**EXERCISE OBJECTIVE**
Your task is to filter the entries and copy every line containing the string "Blinder".

INPUT MATERIAL: Begin

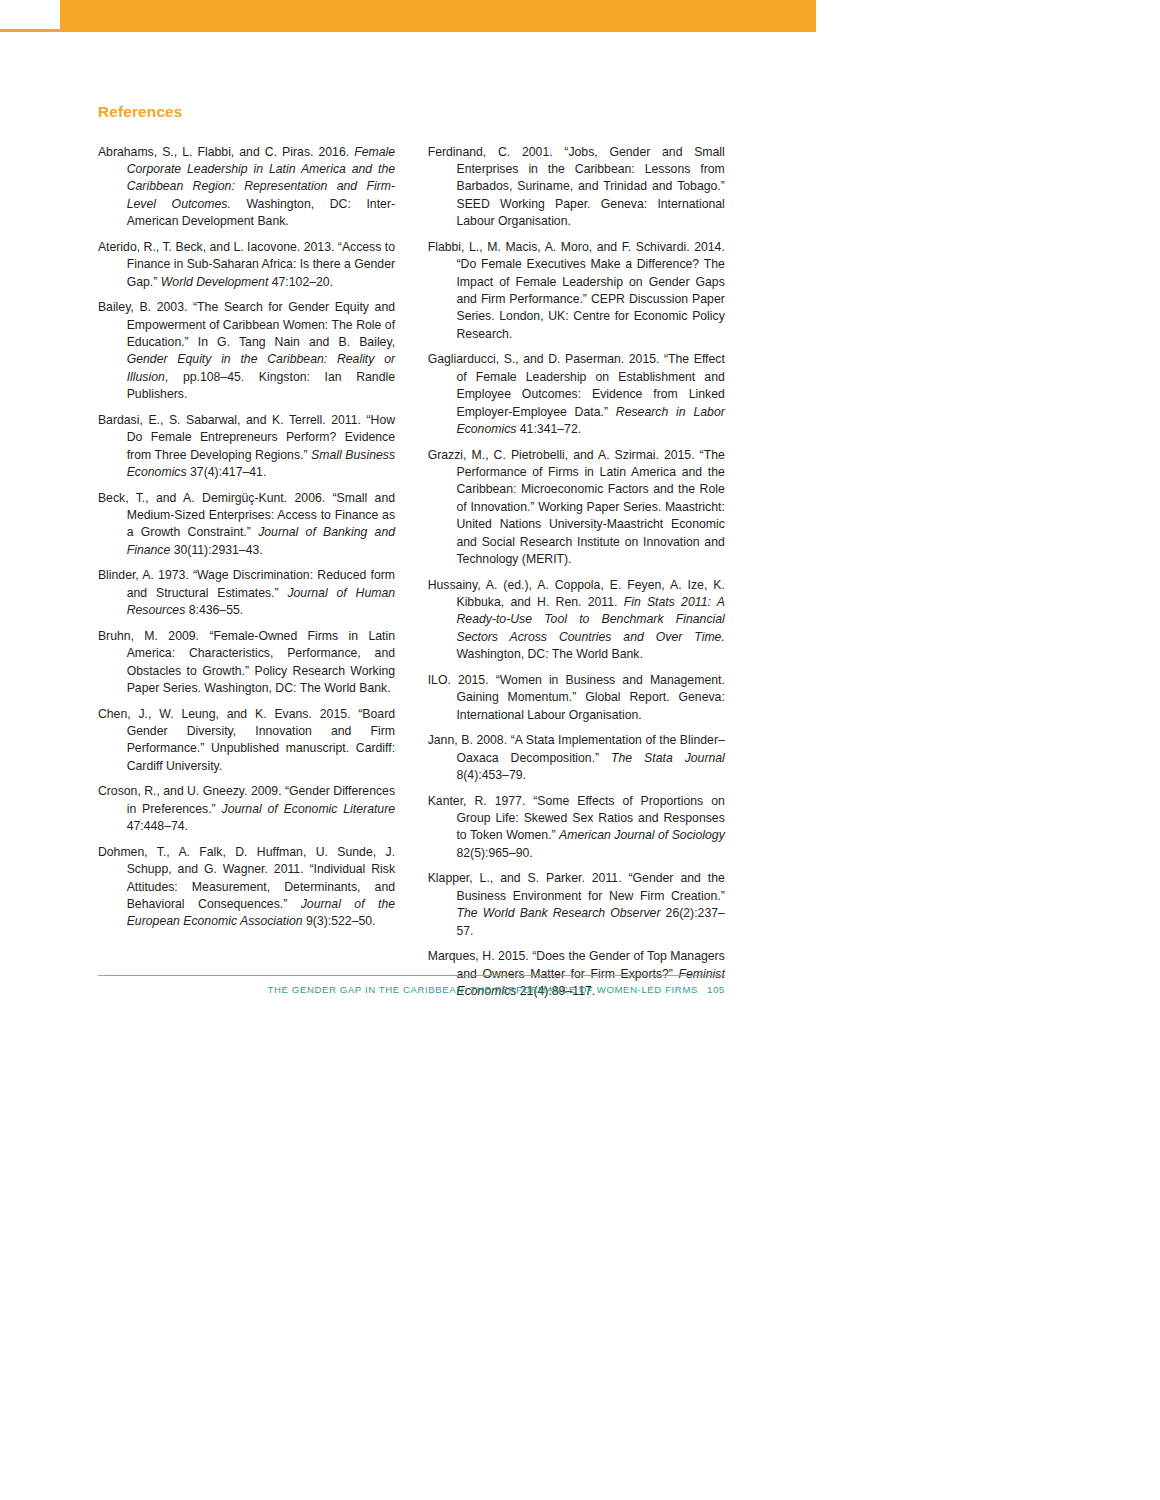References
Abrahams, S., L. Flabbi, and C. Piras. 2016. Female Corporate Leadership in Latin America and the Caribbean Region: Representation and Firm-Level Outcomes. Washington, DC: Inter-American Development Bank.
Aterido, R., T. Beck, and L. Iacovone. 2013. “Access to Finance in Sub-Saharan Africa: Is there a Gender Gap.” World Development 47:102–20.
Bailey, B. 2003. “The Search for Gender Equity and Empowerment of Caribbean Women: The Role of Education.” In G. Tang Nain and B. Bailey, Gender Equity in the Caribbean: Reality or Illusion, pp.108–45. Kingston: Ian Randle Publishers.
Bardasi, E., S. Sabarwal, and K. Terrell. 2011. “How Do Female Entrepreneurs Perform? Evidence from Three Developing Regions.” Small Business Economics 37(4):417–41.
Beck, T., and A. Demirgüç-Kunt. 2006. “Small and Medium-Sized Enterprises: Access to Finance as a Growth Constraint.” Journal of Banking and Finance 30(11):2931–43.
Blinder, A. 1973. “Wage Discrimination: Reduced form and Structural Estimates.” Journal of Human Resources 8:436–55.
Bruhn, M. 2009. “Female-Owned Firms in Latin America: Characteristics, Performance, and Obstacles to Growth.” Policy Research Working Paper Series. Washington, DC: The World Bank.
Chen, J., W. Leung, and K. Evans. 2015. “Board Gender Diversity, Innovation and Firm Performance.” Unpublished manuscript. Cardiff: Cardiff University.
Croson, R., and U. Gneezy. 2009. “Gender Differences in Preferences.” Journal of Economic Literature 47:448–74.
Dohmen, T., A. Falk, D. Huffman, U. Sunde, J. Schupp, and G. Wagner. 2011. “Individual Risk Attitudes: Measurement, Determinants, and Behavioral Consequences.” Journal of the European Economic Association 9(3):522–50.
Ferdinand, C. 2001. “Jobs, Gender and Small Enterprises in the Caribbean: Lessons from Barbados, Suriname, and Trinidad and Tobago.” SEED Working Paper. Geneva: International Labour Organisation.
Flabbi, L., M. Macis, A. Moro, and F. Schivardi. 2014. “Do Female Executives Make a Difference? The Impact of Female Leadership on Gender Gaps and Firm Performance.” CEPR Discussion Paper Series. London, UK: Centre for Economic Policy Research.
Gagliarducci, S., and D. Paserman. 2015. “The Effect of Female Leadership on Establishment and Employee Outcomes: Evidence from Linked Employer-Employee Data.” Research in Labor Economics 41:341–72.
Grazzi, M., C. Pietrobelli, and A. Szirmai. 2015. “The Performance of Firms in Latin America and the Caribbean: Microeconomic Factors and the Role of Innovation.” Working Paper Series. Maastricht: United Nations University-Maastricht Economic and Social Research Institute on Innovation and Technology (MERIT).
Hussainy, A. (ed.), A. Coppola, E. Feyen, A. Ize, K. Kibbuka, and H. Ren. 2011. Fin Stats 2011: A Ready-to-Use Tool to Benchmark Financial Sectors Across Countries and Over Time. Washington, DC: The World Bank.
ILO. 2015. “Women in Business and Management. Gaining Momentum.” Global Report. Geneva: International Labour Organisation.
Jann, B. 2008. “A Stata Implementation of the Blinder–Oaxaca Decomposition.” The Stata Journal 8(4):453–79.
Kanter, R. 1977. “Some Effects of Proportions on Group Life: Skewed Sex Ratios and Responses to Token Women.” American Journal of Sociology 82(5):965–90.
Klapper, L., and S. Parker. 2011. “Gender and the Business Environment for New Firm Creation.” The World Bank Research Observer 26(2):237–57.
Marques, H. 2015. “Does the Gender of Top Managers and Owners Matter for Firm Exports?” Feminist Economics 21(4):89–117.
The Gender Gap in the Caribbean: The Performance of Women-Led Firms 105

INPUT MATERIAL: End

**FINAL ANSWER**
Blinder, A. 1973. “Wage Discrimination: Reduced form and Structural Estimates.” Journal of Human Resources 8:436–55.
Jann, B. 2008. “A Stata Implementation of the Blinder–Oaxaca Decomposition.” The Stata Journal 8(4):453–79.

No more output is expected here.